Como explicação para essa resistência, falamos em desinteresse pela leitura,
em falta de aptidão literária ou ausência de um suposto dom literário em nossos
adolescentes e jovens, em escassez de pré-requisitos das séries escolares anteriores,
em ausência de estímulo à leitura na família, no mundo globalizado etc.
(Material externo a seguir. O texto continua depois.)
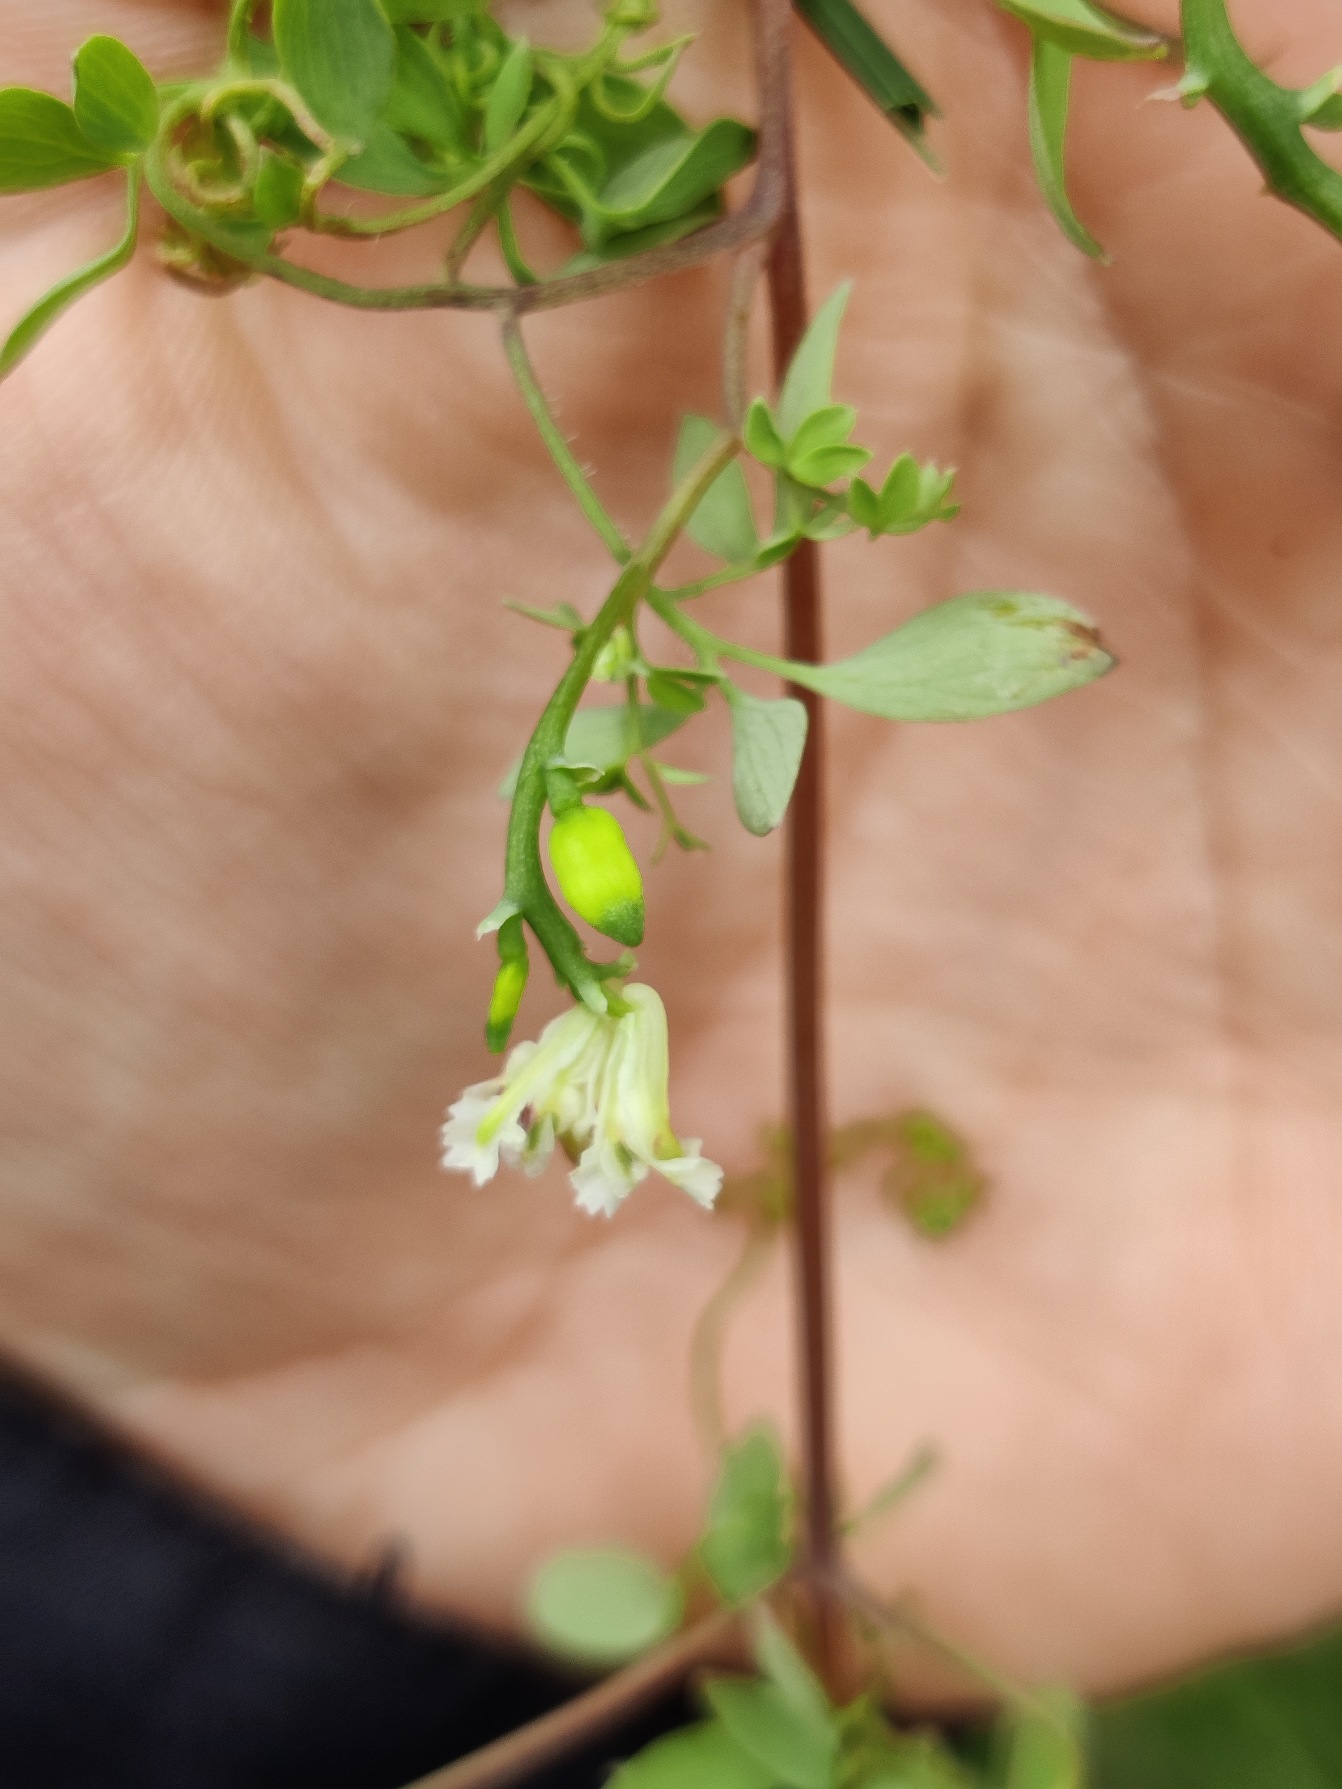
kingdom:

É evidente que não existe uma razão única para tal fato, no entanto, parece-nos
que o grande avanço tecnológico das últimas décadas trouxe consigo um dinamismo,
uma rapidez de olhares e movimentos que contribuiu para que nossos estudantes
perdessem o interesse pela leitura no seu formato pragmático, ou seja, a leitura de
obras da Literatura com a finalidade única de cumprimento de uma etapa do currículo,
por meio da organização de fichas de leitura ou da escritura de resumos ou resenhas
mostra-se, hoje, de grande ineficácia, pois os adolescentes e jovens já não demonstram
o menor interesse em “tolerar” práticas, para eles, extremamente enfadonhas e sem
perspectivas, uma vez que se encontram imersos em um universo visual / virtual
modificado e intensificado pelo “www”, de hipermídia, isto é, num universo digital, cheio
de atrativos que se manifestam em imagens e movimentos, com grande força de
sedução.
Diante disso, percebe-se a urgente necessidade de se resgatar a prática da
leitura dos clássicos num formato que se configure como um contraponto interessante
à, como nomeia a Profa. Dra. Lúcia Santaella (PUC/SP), “cultura da velocidade e das
redes”, e que atraia adolescentes e jovens tanto quanto os atrai o dinamismo provocado
pela “explosão da comunicação móvel”, oportunizando-lhes, dessa forma, um outro
olhar sobre a realidade, que não o do universo acelerado do mundo digital. Que esse
“outro olhar” se constitua em “porta” para a contemplação, a reflexão, e até mesmo para
a dicção, comunicação oral, “num outro tempo-espaço”, que não o das telas iphones,
ipads, desktop, etc, no intuito tanto de preservarmos a importante e necessária função
humanizadora e crítica da leitura quanto de respeitarmos (mas não entendermos como
único possível) o contexto em que estão inseridos os estudantes na atualidade.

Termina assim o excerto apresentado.